Die Waldweide, die für Schutzwälder wenig geeignet ist, hat, wie erwähnt, ihre Licht- und Schattenseiten. Wenn man aber daran denkt, dass sie eigentlich durch die Stallhaltung des Rindviehs verdrängt wurde, wird einem bewusst, dass es sich um eine naturnähere, ursprünglichere Landwirtschaftsform handelt. Dabei ist selbstverständlich jede Art von Bewirtschaftung vom menschlichen Streben nach Nutzen und Wert geprägt, so wandelbar dieses in den Zeitenläufen auch sein mag. Und die Natur hat sich gefälligst anzupassen.

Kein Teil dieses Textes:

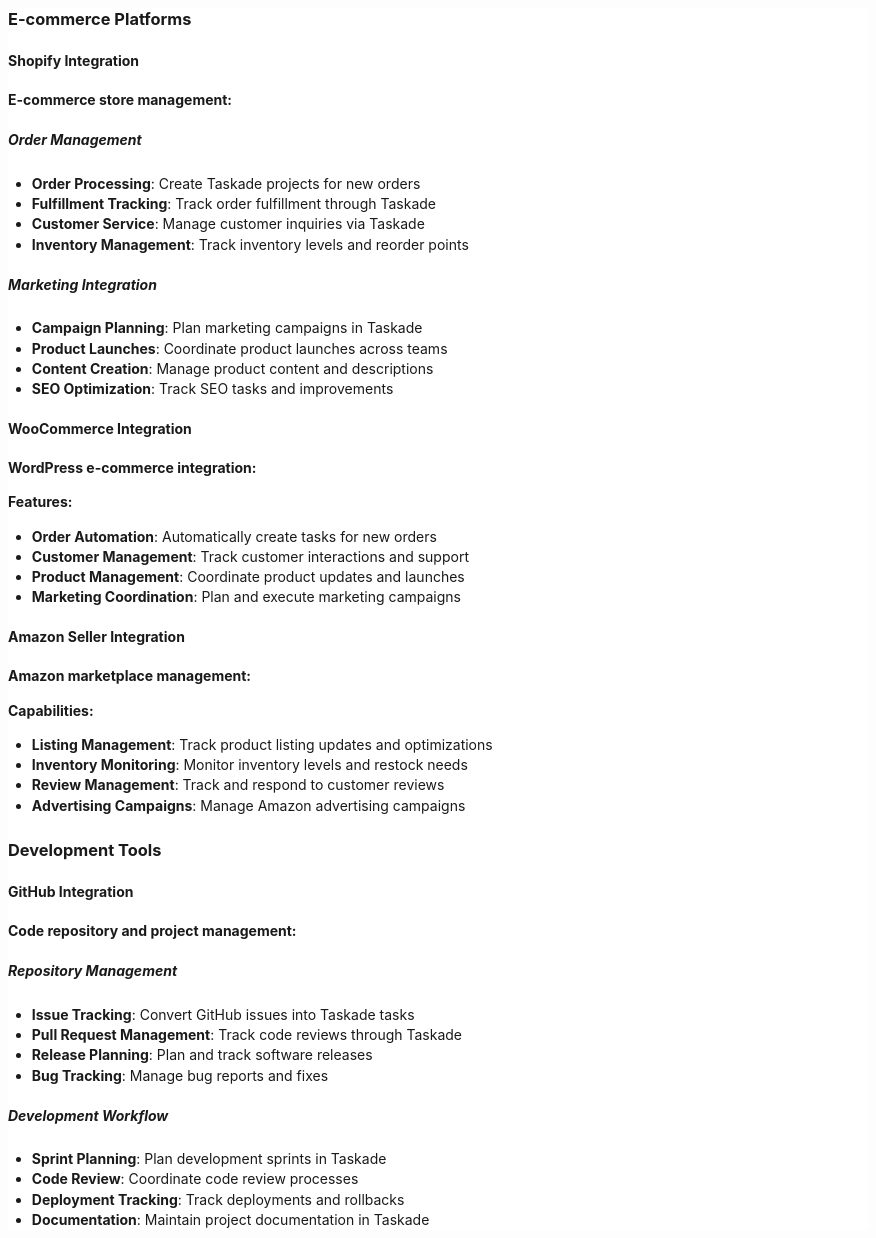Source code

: ### E-commerce Platforms

#### Shopify Integration
**E-commerce store management:**

##### Order Management
- **Order Processing**: Create Taskade projects for new orders
- **Fulfillment Tracking**: Track order fulfillment through Taskade
- **Customer Service**: Manage customer inquiries via Taskade
- **Inventory Management**: Track inventory levels and reorder points

##### Marketing Integration
- **Campaign Planning**: Plan marketing campaigns in Taskade
- **Product Launches**: Coordinate product launches across teams
- **Content Creation**: Manage product content and descriptions
- **SEO Optimization**: Track SEO tasks and improvements

#### WooCommerce Integration
**WordPress e-commerce integration:**

**Features:**
- **Order Automation**: Automatically create tasks for new orders
- **Customer Management**: Track customer interactions and support
- **Product Management**: Coordinate product updates and launches
- **Marketing Coordination**: Plan and execute marketing campaigns

#### Amazon Seller Integration
**Amazon marketplace management:**

**Capabilities:**
- **Listing Management**: Track product listing updates and optimizations
- **Inventory Monitoring**: Monitor inventory levels and restock needs
- **Review Management**: Track and respond to customer reviews
- **Advertising Campaigns**: Manage Amazon advertising campaigns

### Development Tools

#### GitHub Integration
**Code repository and project management:**

##### Repository Management
- **Issue Tracking**: Convert GitHub issues into Taskade tasks
- **Pull Request Management**: Track code reviews through Taskade
- **Release Planning**: Plan and track software releases
- **Bug Tracking**: Manage bug reports and fixes

##### Development Workflow
- **Sprint Planning**: Plan development sprints in Taskade
- **Code Review**: Coordinate code review processes
- **Deployment Tracking**: Track deployments and rollbacks
- **Documentation**: Maintain project documentation in Taskade
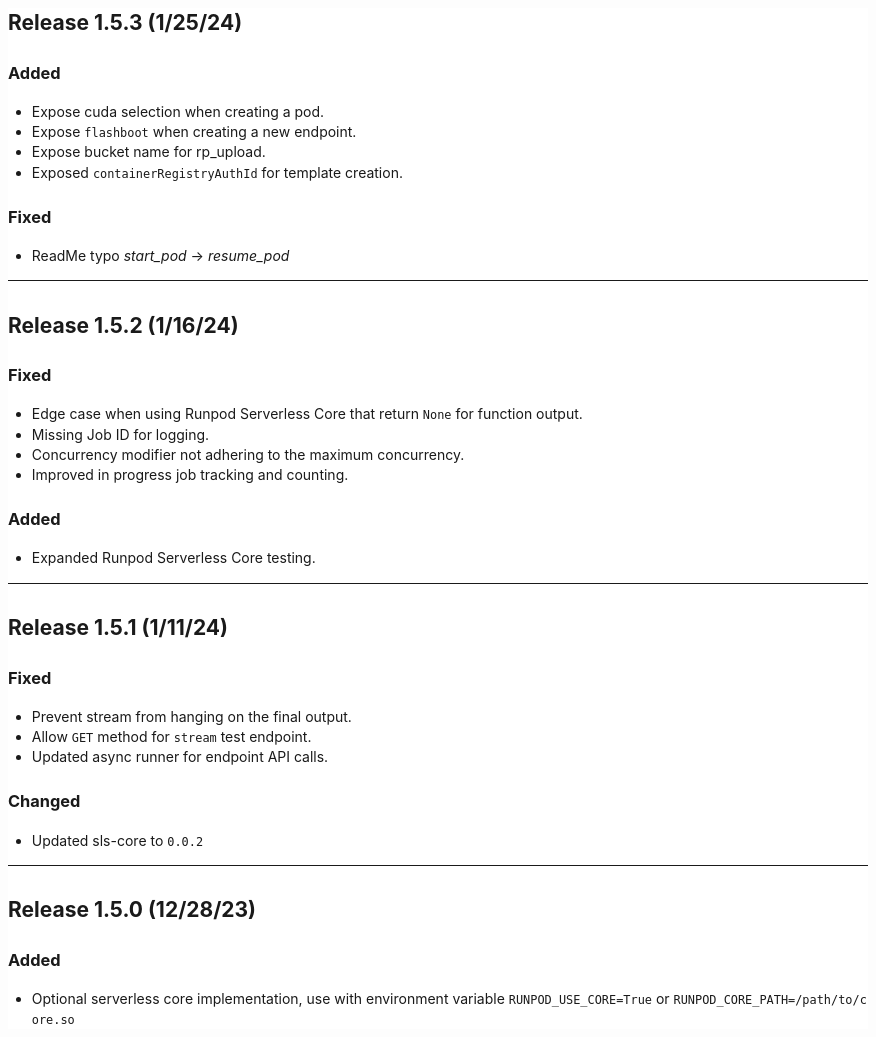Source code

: ## Release 1.5.3 (1/25/24)

### Added

- Expose cuda selection when creating a pod.
- Expose `flashboot` when creating a new endpoint.
- Expose bucket name for rp_upload.
- Exposed `containerRegistryAuthId` for template creation.

### Fixed

- ReadMe typo *start_pod* -> *resume_pod*

---

## Release 1.5.2 (1/16/24)

### Fixed

- Edge case when using Runpod Serverless Core that return `None` for function output.
- Missing Job ID for logging.
- Concurrency modifier not adhering to the maximum concurrency.
- Improved in progress job tracking and counting.

### Added

- Expanded Runpod Serverless Core testing.

---

## Release 1.5.1 (1/11/24)

### Fixed

- Prevent stream from hanging on the final output.
- Allow `GET` method for `stream` test endpoint.
- Updated async runner for endpoint API calls.

### Changed

- Updated sls-core to `0.0.2`

---

## Release 1.5.0 (12/28/23)

### Added

- Optional serverless core implementation, use with environment variable `RUNPOD_USE_CORE=True` or `RUNPOD_CORE_PATH=/path/to/core.so`
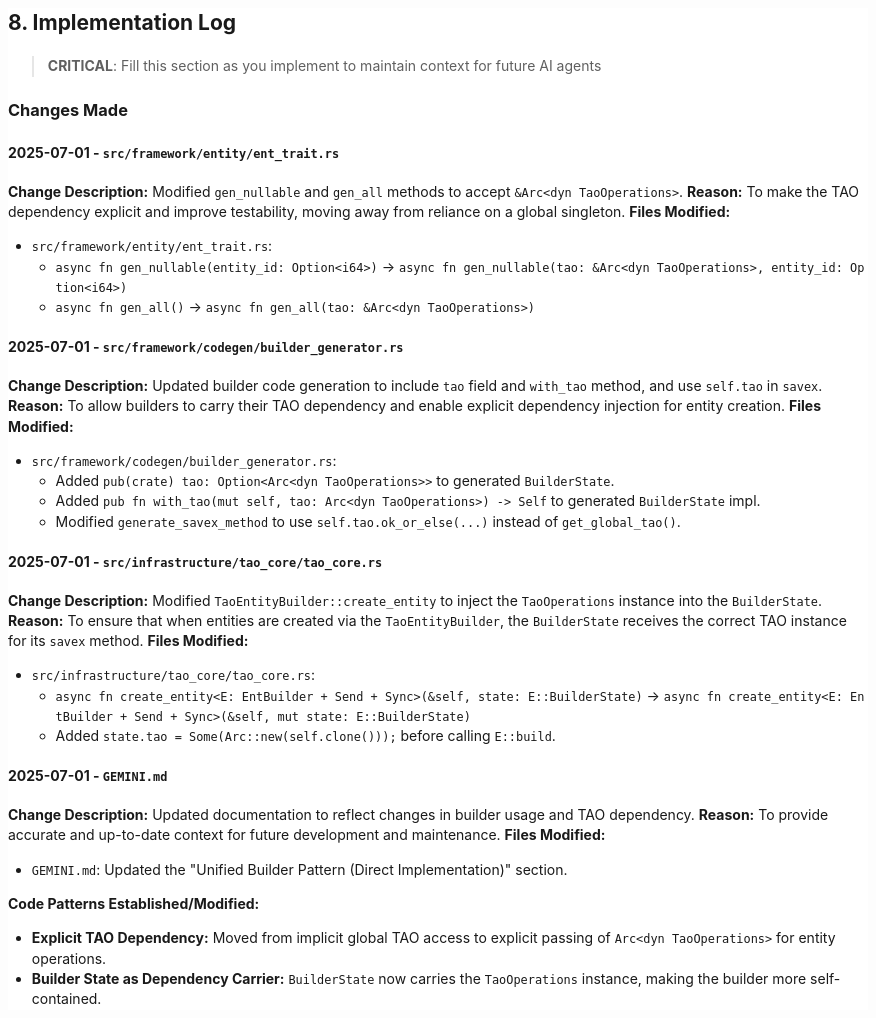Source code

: 
## 8. Implementation Log

> **CRITICAL**: Fill this section as you implement to maintain context for future AI agents

### Changes Made

#### 2025-07-01 - `src/framework/entity/ent_trait.rs`
**Change Description:** Modified `gen_nullable` and `gen_all` methods to accept `&Arc<dyn TaoOperations>`.
**Reason:** To make the TAO dependency explicit and improve testability, moving away from reliance on a global singleton.
**Files Modified:**
- `src/framework/entity/ent_trait.rs`:
  - `async fn gen_nullable(entity_id: Option<i64>)` -> `async fn gen_nullable(tao: &Arc<dyn TaoOperations>, entity_id: Option<i64>)`
  - `async fn gen_all()` -> `async fn gen_all(tao: &Arc<dyn TaoOperations>)`

#### 2025-07-01 - `src/framework/codegen/builder_generator.rs`
**Change Description:** Updated builder code generation to include `tao` field and `with_tao` method, and use `self.tao` in `savex`.
**Reason:** To allow builders to carry their TAO dependency and enable explicit dependency injection for entity creation.
**Files Modified:**
- `src/framework/codegen/builder_generator.rs`:
  - Added `pub(crate) tao: Option<Arc<dyn TaoOperations>>` to generated `BuilderState`.
  - Added `pub fn with_tao(mut self, tao: Arc<dyn TaoOperations>) -> Self` to generated `BuilderState` impl.
  - Modified `generate_savex_method` to use `self.tao.ok_or_else(...)` instead of `get_global_tao()`.

#### 2025-07-01 - `src/infrastructure/tao_core/tao_core.rs`
**Change Description:** Modified `TaoEntityBuilder::create_entity` to inject the `TaoOperations` instance into the `BuilderState`.
**Reason:** To ensure that when entities are created via the `TaoEntityBuilder`, the `BuilderState` receives the correct TAO instance for its `savex` method.
**Files Modified:**
- `src/infrastructure/tao_core/tao_core.rs`:
  - `async fn create_entity<E: EntBuilder + Send + Sync>(&self, state: E::BuilderState)` -> `async fn create_entity<E: EntBuilder + Send + Sync>(&self, mut state: E::BuilderState)`
  - Added `state.tao = Some(Arc::new(self.clone()));` before calling `E::build`.

#### 2025-07-01 - `GEMINI.md`
**Change Description:** Updated documentation to reflect changes in builder usage and TAO dependency.
**Reason:** To provide accurate and up-to-date context for future development and maintenance.
**Files Modified:**
- `GEMINI.md`: Updated the "Unified Builder Pattern (Direct Implementation)" section.

**Code Patterns Established/Modified:**
- **Explicit TAO Dependency:** Moved from implicit global TAO access to explicit passing of `Arc<dyn TaoOperations>` for entity operations.
- **Builder State as Dependency Carrier:** `BuilderState` now carries the `TaoOperations` instance, making the builder more self-contained.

Jedes Wirken und Werken des Menschen hat Auswirkungen. Der philosophische Sozialreformer Karl Marx (1818‒1883) sah es so: „Die Arbeit ist zunächst ein Prozess zwischen Mensch und Natur, ein Prozess, worin der Mensch seinen Stoffwechsel mit der Natur durch seine eigene Tat vermittelt, regelt und kontrolliert. Er tritt dem Naturstoff selbst als eine Naturmacht gegenüber. Die seiner Leiblichkeit angehörigen Naturkräfte, Arme und Beine, Kopf und Hand setzt er in Bewegung, um sich den Naturstoff in einer für sein eigenes Leben brauchbaren Form anzueignen. Indem er durch diese Bewegung auf die Natur ausser ihm wirkt und sie verändert, verändert er zugleich seine eigene Natur. Er entwickelt die in ihr schlummernden Potenzen und unterwirft das Spiel ihrer Kräfte seiner eigenen Botmässigkeit. Wir haben es hier nicht mit den ersten tierartig instinktmässigen Formen der Arbeit zu tun.“
Der Mensch ist, etwas frei interpretiert, also auch eine Art Tier, jedenfalls fest in die Natur eingebunden. Deshalb, würde ich meinen, sollten wir doch gleich die mit uns lebenden Rinder als Hauptbetroffene über ihre Meinung zum Weidewald befragen. Ich werde sie zur Rede stellen, sobald sie nach Ausbruch der Vegetationsperiode wieder im Bibersteiner Schachen Laub und Büsche verzehren und sich ihre Mäuler an den Brombeerranken verstechen. Wie schmeckt’s?
Zu den Quellen
Hundeshagen, Johann Christian: „Die Waldweide Und Waldstreu in Ihrer Ganzen Bedeutung Für Forst-Landwirtschaft Und National-Wohlfahrt“, Verlag Heinrich Laupp, Tübingen 1830.
Küchli, Christian:„Auf den Eichen wachsen die besten Schinken“, Verlag Im Waldgut, CH-8500 Frauenfeld 1987.
Mayer, A.C., 1999: „Verjüngung in Bestandeslücken eines subalpinen Hochstauden-Fichtenwaldes“, Schweizerische Zeitschrift für Forstwesen 150: 171–177.
Stöckli, V., 2002: „Der Bannwald. Lebensgrundlage und Kultobjekt“. In: Pfister, C. (Hrsg.): Am Tag danach – Zur Bewältigung von Naturkatastrophen in der Schweiz 1500–2000. Bern, Stuttgart, Wien, Haupt. 101–112.